Словом, положение мое ужасно, испытываю соблазн просто суициднуть и навсегда уйти из этого кошмара решеток, этапов, пересылок и самого страшного — нейролептиков.
Больше ничего не осталось — ни любви, ни злости, ни страсти творчества…
Более всего утешаюсь мыслью, которая мне уже не раз помогала, а именно, что уйти из жизни я смогу всегда, так что не стоит торопиться, вдруг все еще обратится к лучшему.

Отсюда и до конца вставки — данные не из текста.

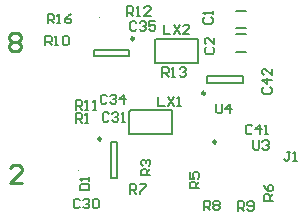
<source format=gto>
G04 Layer_Color=65535*
%FSLAX25Y25*%
%MOIN*%
G70*
G01*
G75*
%ADD32C,0.00984*%
%ADD38C,0.00394*%
%ADD39C,0.00787*%
%ADD40C,0.00606*%
%ADD41C,0.01000*%
D32*
X48031Y58858D02*
G03*
X48031Y58858I-492J0D01*
G01*
X71743Y40684D02*
G03*
X71743Y40684I-492J0D01*
G01*
X75439Y24508D02*
G03*
X75439Y24508I-492J0D01*
G01*
X37106Y25492D02*
G03*
X37106Y25492I-492J0D01*
G01*
D38*
X29626Y14980D02*
G03*
X29626Y14980I-197J0D01*
G01*
X36437Y65945D02*
G03*
X36437Y65945I-197J0D01*
G01*
D39*
X34547Y53150D02*
X46358D01*
X34547Y55118D02*
X46358D01*
X34547Y53150D02*
Y55118D01*
X46358Y53150D02*
Y55118D01*
X46464Y34727D02*
X46526Y34790D01*
X46651Y34915D02*
X46714Y34977D01*
X46339Y34602D02*
X46464Y34727D01*
X46714Y34977D02*
X46839Y35102D01*
X60839Y27102D02*
Y35102D01*
X46839D02*
X60839D01*
X46526Y34790D02*
X46651Y34915D01*
X46339Y27102D02*
Y34602D01*
Y27102D02*
X60839D01*
X82087Y62303D02*
X85236D01*
X82087Y68209D02*
X85236D01*
X72235Y46589D02*
X84439D01*
X72235Y44227D02*
X84439D01*
Y46589D01*
X72235Y44227D02*
Y46589D01*
X42323Y12500D02*
Y24311D01*
X40354Y12500D02*
Y24311D01*
Y12500D02*
X42323D01*
X40354Y24311D02*
X42323D01*
X55027Y58448D02*
X55089Y58510D01*
X55214Y58635D02*
X55277Y58698D01*
X54902Y58323D02*
X55027Y58448D01*
X55277Y58698D02*
X55402Y58823D01*
X69402Y50823D02*
Y58823D01*
X55402D02*
X69402D01*
X55089Y58510D02*
X55214Y58635D01*
X54902Y50823D02*
Y58323D01*
Y50823D02*
X69402D01*
X82087Y54527D02*
X85236D01*
X82087Y60433D02*
X85236D01*
D40*
X71687Y65977D02*
X71162Y65452D01*
Y64403D01*
X71687Y63878D01*
X73786D01*
X74311Y64403D01*
Y65452D01*
X73786Y65977D01*
X74311Y67027D02*
Y68076D01*
Y67551D01*
X71162D01*
X71687Y67027D01*
X72179Y56036D02*
X71655Y55511D01*
Y54462D01*
X72179Y53937D01*
X74278D01*
X74803Y54462D01*
Y55511D01*
X74278Y56036D01*
X74803Y59185D02*
Y57086D01*
X72704Y59185D01*
X72179D01*
X71655Y58660D01*
Y57610D01*
X72179Y57086D01*
X30052Y4986D02*
X29527Y5511D01*
X28477D01*
X27953Y4986D01*
Y2887D01*
X28477Y2362D01*
X29527D01*
X30052Y2887D01*
X31101Y4986D02*
X31626Y5511D01*
X32676D01*
X33200Y4986D01*
Y4461D01*
X32676Y3937D01*
X32151D01*
X32676D01*
X33200Y3412D01*
Y2887D01*
X32676Y2362D01*
X31626D01*
X31101Y2887D01*
X34250Y4986D02*
X34775Y5511D01*
X35824D01*
X36349Y4986D01*
Y2887D01*
X35824Y2362D01*
X34775D01*
X34250Y2887D01*
Y4986D01*
X39698Y33825D02*
X39173Y34349D01*
X38123D01*
X37598Y33825D01*
Y31726D01*
X38123Y31201D01*
X39173D01*
X39698Y31726D01*
X40747Y33825D02*
X41272Y34349D01*
X42321D01*
X42846Y33825D01*
Y33300D01*
X42321Y32775D01*
X41796D01*
X42321D01*
X42846Y32250D01*
Y31726D01*
X42321Y31201D01*
X41272D01*
X40747Y31726D01*
X43896Y31201D02*
X44945D01*
X44420D01*
Y34349D01*
X43896Y33825D01*
X39009Y39730D02*
X38484Y40255D01*
X37434D01*
X36909Y39730D01*
Y37631D01*
X37434Y37106D01*
X38484D01*
X39009Y37631D01*
X40058Y39730D02*
X40583Y40255D01*
X41632D01*
X42157Y39730D01*
Y39205D01*
X41632Y38681D01*
X41108D01*
X41632D01*
X42157Y38156D01*
Y37631D01*
X41632Y37106D01*
X40583D01*
X40058Y37631D01*
X44781Y37106D02*
Y40255D01*
X43207Y38681D01*
X45306D01*
X48851Y64140D02*
X48326Y64664D01*
X47277D01*
X46752Y64140D01*
Y62041D01*
X47277Y61516D01*
X48326D01*
X48851Y62041D01*
X49900Y64140D02*
X50425Y64664D01*
X51475D01*
X52000Y64140D01*
Y63615D01*
X51475Y63090D01*
X50950D01*
X51475D01*
X52000Y62565D01*
Y62041D01*
X51475Y61516D01*
X50425D01*
X49900Y62041D01*
X55148Y64664D02*
X53049D01*
Y63090D01*
X54099Y63615D01*
X54623D01*
X55148Y63090D01*
Y62041D01*
X54623Y61516D01*
X53574D01*
X53049Y62041D01*
X87434Y29691D02*
X86909Y30215D01*
X85859D01*
X85335Y29691D01*
Y27592D01*
X85859Y27067D01*
X86909D01*
X87434Y27592D01*
X90057Y27067D02*
Y30215D01*
X88483Y28641D01*
X90582D01*
X91632Y27067D02*
X92681D01*
X92157D01*
Y30215D01*
X91632Y29691D01*
X91274Y42650D02*
X90749Y42125D01*
Y41076D01*
X91274Y40551D01*
X93373D01*
X93898Y41076D01*
Y42125D01*
X93373Y42650D01*
X93898Y45274D02*
X90749D01*
X92323Y43700D01*
Y45799D01*
X93898Y48947D02*
Y46848D01*
X91799Y48947D01*
X91274D01*
X90749Y48423D01*
Y47373D01*
X91274Y46848D01*
X30021Y8465D02*
X33169D01*
Y10039D01*
X32645Y10564D01*
X30545D01*
X30021Y10039D01*
Y8465D01*
X33169Y11613D02*
Y12663D01*
Y12138D01*
X30021D01*
X30545Y11613D01*
X100131Y21259D02*
X99081D01*
X99606D01*
Y18635D01*
X99081Y18110D01*
X98556D01*
X98032Y18635D01*
X101180Y18110D02*
X102230D01*
X101705D01*
Y21259D01*
X101180Y20734D01*
X56201Y39566D02*
Y36417D01*
X58300D01*
X59349Y39566D02*
X61448Y36417D01*
Y39566D02*
X59349Y36417D01*
X62498D02*
X63547D01*
X63023D01*
Y39566D01*
X62498Y39041D01*
X58071Y63582D02*
Y60433D01*
X60170D01*
X61219Y63582D02*
X63319Y60433D01*
Y63582D02*
X61219Y60433D01*
X66467D02*
X64368D01*
X66467Y62532D01*
Y63057D01*
X65942Y63582D01*
X64893D01*
X64368Y63057D01*
X28642Y30906D02*
Y34054D01*
X30216D01*
X30741Y33529D01*
Y32480D01*
X30216Y31955D01*
X28642D01*
X29691D02*
X30741Y30906D01*
X31790D02*
X32840D01*
X32315D01*
Y34054D01*
X31790Y33529D01*
X53543Y13287D02*
X50395D01*
Y14862D01*
X50920Y15386D01*
X51969D01*
X52494Y14862D01*
Y13287D01*
Y14337D02*
X53543Y15386D01*
X50920Y16436D02*
X50395Y16961D01*
Y18010D01*
X50920Y18535D01*
X51444D01*
X51969Y18010D01*
Y17485D01*
Y18010D01*
X52494Y18535D01*
X53018D01*
X53543Y18010D01*
Y16961D01*
X53018Y16436D01*
X69784Y9055D02*
X66635D01*
Y10629D01*
X67160Y11154D01*
X68209D01*
X68734Y10629D01*
Y9055D01*
Y10105D02*
X69784Y11154D01*
X66635Y14303D02*
Y12204D01*
X68209D01*
X67684Y13253D01*
Y13778D01*
X68209Y14303D01*
X69259D01*
X69784Y13778D01*
Y12729D01*
X69259Y12204D01*
X94390Y4918D02*
X91241D01*
Y6493D01*
X91766Y7017D01*
X92816D01*
X93340Y6493D01*
Y4918D01*
Y5968D02*
X94390Y7017D01*
X91241Y10166D02*
X91766Y9116D01*
X92816Y8067D01*
X93865D01*
X94390Y8592D01*
Y9641D01*
X93865Y10166D01*
X93340D01*
X92816Y9641D01*
Y8067D01*
X46752Y7283D02*
Y10432D01*
X48326D01*
X48851Y9907D01*
Y8858D01*
X48326Y8333D01*
X46752D01*
X47802D02*
X48851Y7283D01*
X49900Y10432D02*
X52000D01*
Y9907D01*
X49900Y7808D01*
Y7283D01*
X71358Y1772D02*
Y4920D01*
X72933D01*
X73457Y4395D01*
Y3346D01*
X72933Y2821D01*
X71358D01*
X72408D02*
X73457Y1772D01*
X74507Y4395D02*
X75032Y4920D01*
X76081D01*
X76606Y4395D01*
Y3871D01*
X76081Y3346D01*
X76606Y2821D01*
Y2296D01*
X76081Y1772D01*
X75032D01*
X74507Y2296D01*
Y2821D01*
X75032Y3346D01*
X74507Y3871D01*
Y4395D01*
X75032Y3346D02*
X76081D01*
X82677Y1476D02*
Y4625D01*
X84251D01*
X84776Y4100D01*
Y3051D01*
X84251Y2526D01*
X82677D01*
X83727D02*
X84776Y1476D01*
X85826Y2001D02*
X86351Y1476D01*
X87400D01*
X87925Y2001D01*
Y4100D01*
X87400Y4625D01*
X86351D01*
X85826Y4100D01*
Y3575D01*
X86351Y3051D01*
X87925D01*
X18504Y56693D02*
Y59842D01*
X20078D01*
X20603Y59317D01*
Y58267D01*
X20078Y57742D01*
X18504D01*
X19554D02*
X20603Y56693D01*
X21653D02*
X22702D01*
X22177D01*
Y59842D01*
X21653Y59317D01*
X24276D02*
X24801Y59842D01*
X25851D01*
X26375Y59317D01*
Y57218D01*
X25851Y56693D01*
X24801D01*
X24276Y57218D01*
Y59317D01*
X28642Y35236D02*
Y38385D01*
X30216D01*
X30741Y37860D01*
Y36810D01*
X30216Y36286D01*
X28642D01*
X29691D02*
X30741Y35236D01*
X31790D02*
X32840D01*
X32315D01*
Y38385D01*
X31790Y37860D01*
X34414Y35236D02*
X35464D01*
X34939D01*
Y38385D01*
X34414Y37860D01*
X45768Y66535D02*
Y69684D01*
X47342D01*
X47867Y69159D01*
Y68110D01*
X47342Y67585D01*
X45768D01*
X46817D02*
X47867Y66535D01*
X48916D02*
X49966D01*
X49441D01*
Y69684D01*
X48916Y69159D01*
X53639Y66535D02*
X51540D01*
X53639Y68634D01*
Y69159D01*
X53114Y69684D01*
X52065D01*
X51540Y69159D01*
X57480Y46260D02*
Y49408D01*
X59055D01*
X59579Y48884D01*
Y47834D01*
X59055Y47309D01*
X57480D01*
X58530D02*
X59579Y46260D01*
X60629D02*
X61678D01*
X61154D01*
Y49408D01*
X60629Y48884D01*
X63253D02*
X63778Y49408D01*
X64827D01*
X65352Y48884D01*
Y48359D01*
X64827Y47834D01*
X64302D01*
X64827D01*
X65352Y47309D01*
Y46785D01*
X64827Y46260D01*
X63778D01*
X63253Y46785D01*
X19291Y63976D02*
Y67125D01*
X20866D01*
X21390Y66600D01*
Y65551D01*
X20866Y65026D01*
X19291D01*
X20341D02*
X21390Y63976D01*
X22440D02*
X23489D01*
X22965D01*
Y67125D01*
X22440Y66600D01*
X27163Y67125D02*
X26113Y66600D01*
X25064Y65551D01*
Y64501D01*
X25589Y63976D01*
X26638D01*
X27163Y64501D01*
Y65026D01*
X26638Y65551D01*
X25064D01*
X87697Y24999D02*
Y22375D01*
X88222Y21850D01*
X89271D01*
X89796Y22375D01*
Y24999D01*
X90845Y24474D02*
X91370Y24999D01*
X92420D01*
X92945Y24474D01*
Y23949D01*
X92420Y23425D01*
X91895D01*
X92420D01*
X92945Y22900D01*
Y22375D01*
X92420Y21850D01*
X91370D01*
X90845Y22375D01*
X75394Y37105D02*
Y34481D01*
X75919Y33957D01*
X76968D01*
X77493Y34481D01*
Y37105D01*
X80117Y33957D02*
Y37105D01*
X78542Y35531D01*
X80641D01*
D41*
X10692Y10728D02*
X6693D01*
X10692Y14727D01*
Y15727D01*
X9692Y16726D01*
X7693D01*
X6693Y15727D01*
X6299Y59821D02*
X7299Y60821D01*
X9298D01*
X10298Y59821D01*
Y58822D01*
X9298Y57822D01*
X10298Y56822D01*
Y55822D01*
X9298Y54823D01*
X7299D01*
X6299Y55822D01*
Y56822D01*
X7299Y57822D01*
X6299Y58822D01*
Y59821D01*
X7299Y57822D02*
X9298D01*
M02*

</source>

Будущее мое неизвестно, настоящее кошмарно, но душа светла, и что бы со мной ни случилось, если даже и умру, то не воспринимай это как судорогу отчаяния. Ибо все мы в воле Божьей, и с ясным сознанием этого ей я себя вверяю. Ну и даже если мы и не встретимся, то в жизни будущей будем вместе. (13.12.1980)
В свое время теологически образованный Викентий объяснил церковный догмат, согласно которому Бог никому не пошлет невыносимого испытания. В тихом Институте Сербского это звучало убедительно. Однако с тех пор я достаточно видел, чтобы понимать, что это было не более чем утешение и миф. Я видел людей, растоптанных тюрьмой, и сам был столь же растоптан. Ожидание нового кошмара уже само по себе превращалось в кошмар.
Сибирь меня разочаровала пейзажами. Я ожидал увидеть непроходимый таинственный хвойный лес, где «лапы у елей дрожат на ветру», как пел Высоцкий, — но видел только знакомый и вполне проходимый смешанный лес, мало чем отличавшийся от подмосковного. Ели начинались гораздо севернее железной дороги, пусть в Сибири и любой лес называют «тайгой». Тут же от попутчиков выяснил, что существует сибирский диалект русского языка, параллельно ему, сибирский диалект проник и в язык тюремный. Здесь коридорного надзирателя — «попку», «копыто» — называли не менее уничижительно: «дубак» (или «дубачка» в женском роде). В бане местный зэк меня озадачил, когда попросил «вехотку» — в переводе это означало «мочалку».
— Шаг влево, шаг вправо считается побегом. Конвой открывает огонь без предупреждения.